Data below:
-=-=-=-=-

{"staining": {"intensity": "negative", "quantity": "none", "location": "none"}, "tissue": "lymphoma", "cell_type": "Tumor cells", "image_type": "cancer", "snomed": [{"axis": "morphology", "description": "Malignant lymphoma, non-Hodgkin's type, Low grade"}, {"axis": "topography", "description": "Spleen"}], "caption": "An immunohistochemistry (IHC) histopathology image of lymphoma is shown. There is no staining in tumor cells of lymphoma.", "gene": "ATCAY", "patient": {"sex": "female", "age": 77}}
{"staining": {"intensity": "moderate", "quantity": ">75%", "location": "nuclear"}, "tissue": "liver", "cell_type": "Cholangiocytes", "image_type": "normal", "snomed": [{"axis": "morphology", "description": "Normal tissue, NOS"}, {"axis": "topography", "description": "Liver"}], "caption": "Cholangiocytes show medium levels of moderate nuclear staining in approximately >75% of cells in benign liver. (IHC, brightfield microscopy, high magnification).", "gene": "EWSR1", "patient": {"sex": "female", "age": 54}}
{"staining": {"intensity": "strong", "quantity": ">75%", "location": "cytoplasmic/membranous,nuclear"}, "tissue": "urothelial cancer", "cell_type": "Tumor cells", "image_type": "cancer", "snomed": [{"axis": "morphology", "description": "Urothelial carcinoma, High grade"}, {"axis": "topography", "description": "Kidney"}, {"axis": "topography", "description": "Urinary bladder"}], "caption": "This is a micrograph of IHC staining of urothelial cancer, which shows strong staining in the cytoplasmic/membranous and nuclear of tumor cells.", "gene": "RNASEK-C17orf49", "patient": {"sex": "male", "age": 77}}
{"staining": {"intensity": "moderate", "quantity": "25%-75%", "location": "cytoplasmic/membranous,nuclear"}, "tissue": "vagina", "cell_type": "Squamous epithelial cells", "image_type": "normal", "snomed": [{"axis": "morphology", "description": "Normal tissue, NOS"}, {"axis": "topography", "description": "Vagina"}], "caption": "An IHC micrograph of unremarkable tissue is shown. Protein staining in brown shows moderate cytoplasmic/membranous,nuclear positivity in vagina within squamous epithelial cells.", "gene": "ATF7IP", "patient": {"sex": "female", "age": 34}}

-=-=-=-=-

Work order: The response should repeat the whole listing exactly.

Exercise solution:
{"staining": {"intensity": "negative", "quantity": "none", "location": "none"}, "tissue": "lymphoma", "cell_type": "Tumor cells", "image_type": "cancer", "snomed": [{"axis": "morphology", "description": "Malignant lymphoma, non-Hodgkin's type, Low grade"}, {"axis": "topography", "description": "Spleen"}], "caption": "An immunohistochemistry (IHC) histopathology image of lymphoma is shown. There is no staining in tumor cells of lymphoma.", "gene": "ATCAY", "patient": {"sex": "female", "age": 77}}
{"staining": {"intensity": "moderate", "quantity": ">75%", "location": "nuclear"}, "tissue": "liver", "cell_type": "Cholangiocytes", "image_type": "normal", "snomed": [{"axis": "morphology", "description": "Normal tissue, NOS"}, {"axis": "topography", "description": "Liver"}], "caption": "Cholangiocytes show medium levels of moderate nuclear staining in approximately >75% of cells in benign liver. (IHC, brightfield microscopy, high magnification).", "gene": "EWSR1", "patient": {"sex": "female", "age": 54}}
{"staining": {"intensity": "strong", "quantity": ">75%", "location": "cytoplasmic/membranous,nuclear"}, "tissue": "urothelial cancer", "cell_type": "Tumor cells", "image_type": "cancer", "snomed": [{"axis": "morphology", "description": "Urothelial carcinoma, High grade"}, {"axis": "topography", "description": "Kidney"}, {"axis": "topography", "description": "Urinary bladder"}], "caption": "This is a micrograph of IHC staining of urothelial cancer, which shows strong staining in the cytoplasmic/membranous and nuclear of tumor cells.", "gene": "RNASEK-C17orf49", "patient": {"sex": "male", "age": 77}}
{"staining": {"intensity": "moderate", "quantity": "25%-75%", "location": "cytoplasmic/membranous,nuclear"}, "tissue": "vagina", "cell_type": "Squamous epithelial cells", "image_type": "normal", "snomed": [{"axis": "morphology", "description": "Normal tissue, NOS"}, {"axis": "topography", "description": "Vagina"}], "caption": "An IHC micrograph of unremarkable tissue is shown. Protein staining in brown shows moderate cytoplasmic/membranous,nuclear positivity in vagina within squamous epithelial cells.", "gene": "ATF7IP", "patient": {"sex": "female", "age": 34}}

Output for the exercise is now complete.